== EXERCISE BRIEF ==
Please convert the lines below into a JSON list of strings, one string per line, omitting blank lines and leaving the pictures out.

*** SUPPLIED MATERIAL ***

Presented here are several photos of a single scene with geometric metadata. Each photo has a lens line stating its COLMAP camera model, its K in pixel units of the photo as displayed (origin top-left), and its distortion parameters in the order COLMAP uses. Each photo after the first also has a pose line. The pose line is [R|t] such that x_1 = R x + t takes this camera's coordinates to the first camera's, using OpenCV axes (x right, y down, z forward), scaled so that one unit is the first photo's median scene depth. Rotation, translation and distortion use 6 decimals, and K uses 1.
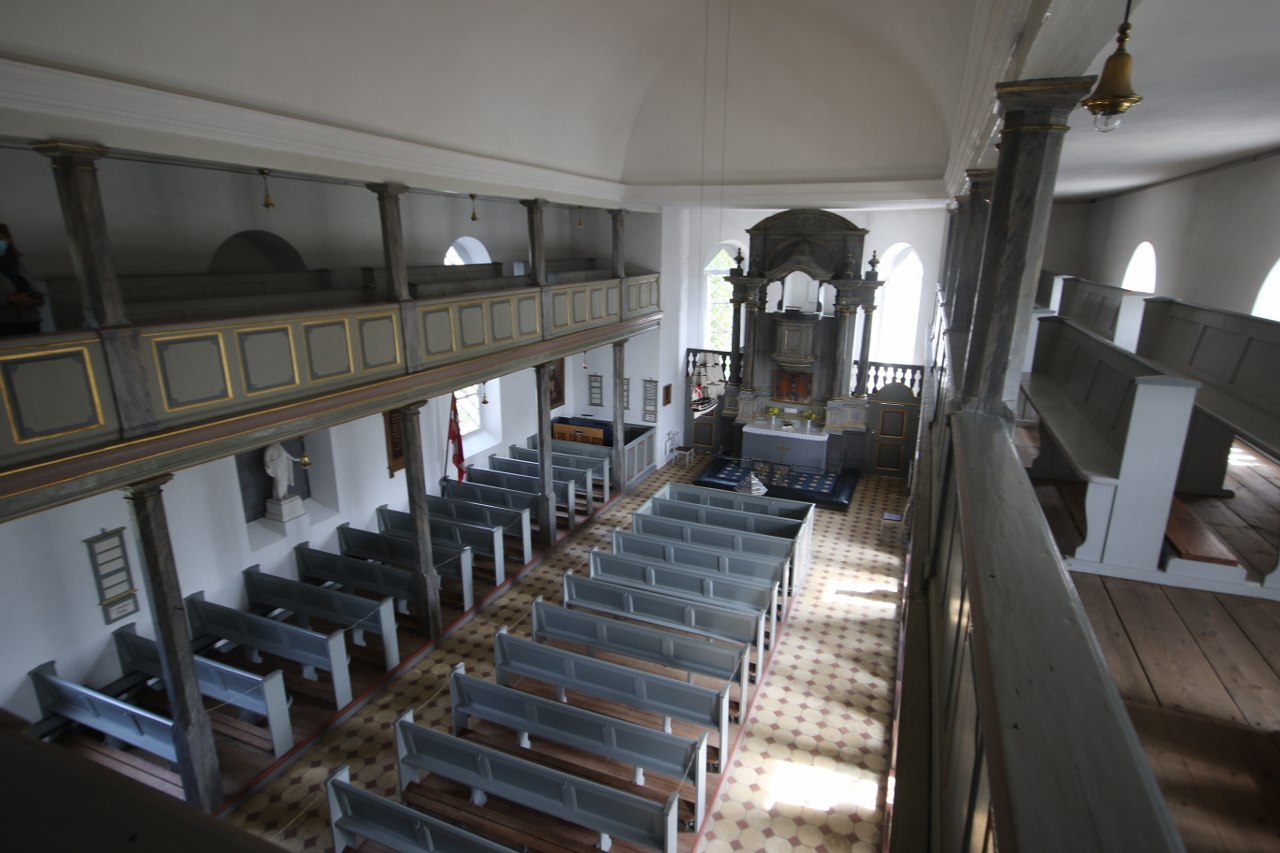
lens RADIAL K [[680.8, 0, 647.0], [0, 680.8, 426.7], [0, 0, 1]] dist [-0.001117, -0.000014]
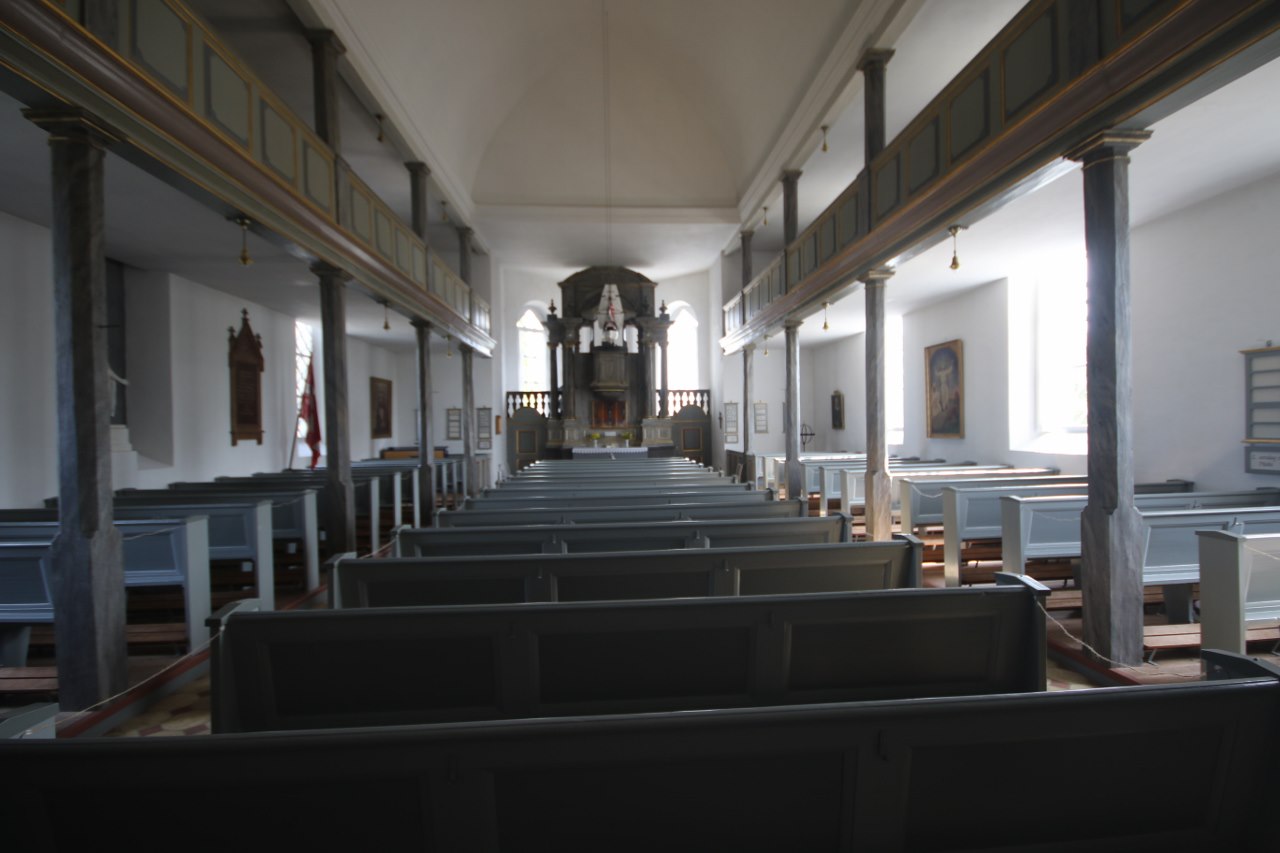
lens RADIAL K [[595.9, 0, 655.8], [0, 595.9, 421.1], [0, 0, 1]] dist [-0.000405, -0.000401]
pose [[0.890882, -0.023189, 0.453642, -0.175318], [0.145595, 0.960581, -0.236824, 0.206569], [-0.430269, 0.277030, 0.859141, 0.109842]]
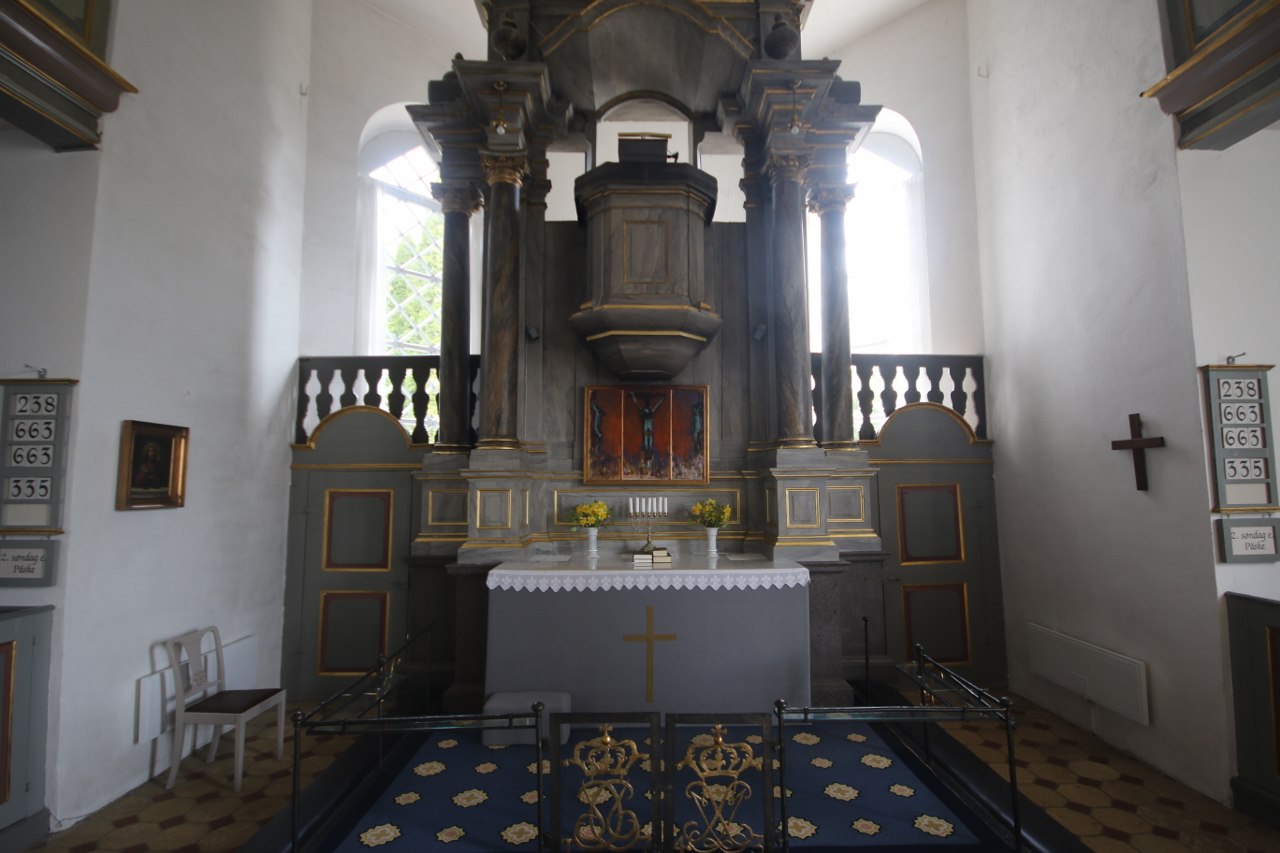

*** End of SUPPLIED MATERIAL ***

== RESPONSE ==
[
  "Presented here are several photos of a single scene with geometric metadata. Each photo has a lens line stating its COLMAP camera model, its K in pixel units of the photo as displayed (origin top-left), and its distortion parameters in the order COLMAP uses. Each photo after the first also has a pose line. The pose line is [R|t] such that x_1 = R x + t takes this camera's coordinates to the first camera's, using OpenCV axes (x right, y down, z forward), scaled so that one unit is the first photo's median scene depth. Rotation, translation and distortion use 6 decimals, and K uses 1.",
  "lens RADIAL K [[680.8, 0, 647.0], [0, 680.8, 426.7], [0, 0, 1]] dist [-0.001117, -0.000014]",
  "lens RADIAL K [[595.9, 0, 655.8], [0, 595.9, 421.1], [0, 0, 1]] dist [-0.000405, -0.000401]",
  "pose [[0.890882, -0.023189, 0.453642, -0.175318], [0.145595, 0.960581, -0.236824, 0.206569], [-0.430269, 0.277030, 0.859141, 0.109842]]"
]